## What is expected
Reproduce every line of the material below without changing anything.

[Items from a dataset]
• • • • • • •

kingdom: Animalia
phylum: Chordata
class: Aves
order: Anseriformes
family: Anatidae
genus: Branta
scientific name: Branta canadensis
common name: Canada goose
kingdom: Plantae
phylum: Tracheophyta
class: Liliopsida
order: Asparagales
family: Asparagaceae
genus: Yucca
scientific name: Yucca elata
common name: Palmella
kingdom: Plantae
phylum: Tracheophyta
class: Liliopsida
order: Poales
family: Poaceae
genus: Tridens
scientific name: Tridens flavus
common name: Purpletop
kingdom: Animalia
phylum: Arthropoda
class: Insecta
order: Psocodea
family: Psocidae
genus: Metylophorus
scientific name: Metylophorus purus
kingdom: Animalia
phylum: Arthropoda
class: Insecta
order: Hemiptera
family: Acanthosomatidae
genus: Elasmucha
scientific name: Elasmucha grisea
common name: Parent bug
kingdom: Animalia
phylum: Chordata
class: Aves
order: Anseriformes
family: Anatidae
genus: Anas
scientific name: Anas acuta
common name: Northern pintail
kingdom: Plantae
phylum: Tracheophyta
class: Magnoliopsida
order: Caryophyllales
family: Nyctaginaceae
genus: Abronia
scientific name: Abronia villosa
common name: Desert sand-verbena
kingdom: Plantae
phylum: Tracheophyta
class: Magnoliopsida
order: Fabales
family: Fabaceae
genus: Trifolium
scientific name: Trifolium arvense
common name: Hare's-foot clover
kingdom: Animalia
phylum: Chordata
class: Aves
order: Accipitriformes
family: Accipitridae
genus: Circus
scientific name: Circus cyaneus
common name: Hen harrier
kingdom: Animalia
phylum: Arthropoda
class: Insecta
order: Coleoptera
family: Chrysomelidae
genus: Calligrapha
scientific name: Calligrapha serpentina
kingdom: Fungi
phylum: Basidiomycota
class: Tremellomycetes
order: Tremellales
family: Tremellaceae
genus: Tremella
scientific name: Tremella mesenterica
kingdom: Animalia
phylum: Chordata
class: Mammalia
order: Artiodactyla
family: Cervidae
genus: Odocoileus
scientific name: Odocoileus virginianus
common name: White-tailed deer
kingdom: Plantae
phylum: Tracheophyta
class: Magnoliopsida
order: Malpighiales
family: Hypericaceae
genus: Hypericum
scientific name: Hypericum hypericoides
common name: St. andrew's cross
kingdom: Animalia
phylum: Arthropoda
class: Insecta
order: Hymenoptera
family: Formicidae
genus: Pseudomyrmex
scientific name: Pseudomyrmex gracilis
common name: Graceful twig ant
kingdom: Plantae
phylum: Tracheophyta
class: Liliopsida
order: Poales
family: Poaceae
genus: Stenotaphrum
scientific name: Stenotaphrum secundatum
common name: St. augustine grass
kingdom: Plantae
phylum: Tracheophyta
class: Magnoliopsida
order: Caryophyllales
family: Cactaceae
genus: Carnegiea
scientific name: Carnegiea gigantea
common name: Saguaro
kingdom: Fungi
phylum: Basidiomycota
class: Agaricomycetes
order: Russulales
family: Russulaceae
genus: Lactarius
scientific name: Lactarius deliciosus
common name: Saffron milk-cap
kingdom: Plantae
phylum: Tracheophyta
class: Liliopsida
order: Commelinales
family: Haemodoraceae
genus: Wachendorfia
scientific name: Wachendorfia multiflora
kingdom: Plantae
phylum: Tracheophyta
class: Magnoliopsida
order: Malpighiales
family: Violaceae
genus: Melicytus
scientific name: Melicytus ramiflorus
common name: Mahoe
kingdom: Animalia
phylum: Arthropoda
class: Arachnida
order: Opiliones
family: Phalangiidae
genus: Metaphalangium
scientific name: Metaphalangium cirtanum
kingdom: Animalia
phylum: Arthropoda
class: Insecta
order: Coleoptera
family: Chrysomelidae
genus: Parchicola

• • • • • • •

## Answer to this problem
kingdom: Animalia
phylum: Chordata
class: Aves
order: Anseriformes
family: Anatidae
genus: Branta
scientific name: Branta canadensis
common name: Canada goose
kingdom: Plantae
phylum: Tracheophyta
class: Liliopsida
order: Asparagales
family: Asparagaceae
genus: Yucca
scientific name: Yucca elata
common name: Palmella
kingdom: Plantae
phylum: Tracheophyta
class: Liliopsida
order: Poales
family: Poaceae
genus: Tridens
scientific name: Tridens flavus
common name: Purpletop
kingdom: Animalia
phylum: Arthropoda
class: Insecta
order: Psocodea
family: Psocidae
genus: Metylophorus
scientific name: Metylophorus purus
kingdom: Animalia
phylum: Arthropoda
class: Insecta
order: Hemiptera
family: Acanthosomatidae
genus: Elasmucha
scientific name: Elasmucha grisea
common name: Parent bug
kingdom: Animalia
phylum: Chordata
class: Aves
order: Anseriformes
family: Anatidae
genus: Anas
scientific name: Anas acuta
common name: Northern pintail
kingdom: Plantae
phylum: Tracheophyta
class: Magnoliopsida
order: Caryophyllales
family: Nyctaginaceae
genus: Abronia
scientific name: Abronia villosa
common name: Desert sand-verbena
kingdom: Plantae
phylum: Tracheophyta
class: Magnoliopsida
order: Fabales
family: Fabaceae
genus: Trifolium
scientific name: Trifolium arvense
common name: Hare's-foot clover
kingdom: Animalia
phylum: Chordata
class: Aves
order: Accipitriformes
family: Accipitridae
genus: Circus
scientific name: Circus cyaneus
common name: Hen harrier
kingdom: Animalia
phylum: Arthropoda
class: Insecta
order: Coleoptera
family: Chrysomelidae
genus: Calligrapha
scientific name: Calligrapha serpentina
kingdom: Fungi
phylum: Basidiomycota
class: Tremellomycetes
order: Tremellales
family: Tremellaceae
genus: Tremella
scientific name: Tremella mesenterica
kingdom: Animalia
phylum: Chordata
class: Mammalia
order: Artiodactyla
family: Cervidae
genus: Odocoileus
scientific name: Odocoileus virginianus
common name: White-tailed deer
kingdom: Plantae
phylum: Tracheophyta
class: Magnoliopsida
order: Malpighiales
family: Hypericaceae
genus: Hypericum
scientific name: Hypericum hypericoides
common name: St. andrew's cross
kingdom: Animalia
phylum: Arthropoda
class: Insecta
order: Hymenoptera
family: Formicidae
genus: Pseudomyrmex
scientific name: Pseudomyrmex gracilis
common name: Graceful twig ant
kingdom: Plantae
phylum: Tracheophyta
class: Liliopsida
order: Poales
family: Poaceae
genus: Stenotaphrum
scientific name: Stenotaphrum secundatum
common name: St. augustine grass
kingdom: Plantae
phylum: Tracheophyta
class: Magnoliopsida
order: Caryophyllales
family: Cactaceae
genus: Carnegiea
scientific name: Carnegiea gigantea
common name: Saguaro
kingdom: Fungi
phylum: Basidiomycota
class: Agaricomycetes
order: Russulales
family: Russulaceae
genus: Lactarius
scientific name: Lactarius deliciosus
common name: Saffron milk-cap
kingdom: Plantae
phylum: Tracheophyta
class: Liliopsida
order: Commelinales
family: Haemodoraceae
genus: Wachendorfia
scientific name: Wachendorfia multiflora
kingdom: Plantae
phylum: Tracheophyta
class: Magnoliopsida
order: Malpighiales
family: Violaceae
genus: Melicytus
scientific name: Melicytus ramiflorus
common name: Mahoe
kingdom: Animalia
phylum: Arthropoda
class: Arachnida
order: Opiliones
family: Phalangiidae
genus: Metaphalangium
scientific name: Metaphalangium cirtanum
kingdom: Animalia
phylum: Arthropoda
class: Insecta
order: Coleoptera
family: Chrysomelidae
genus: Parchicola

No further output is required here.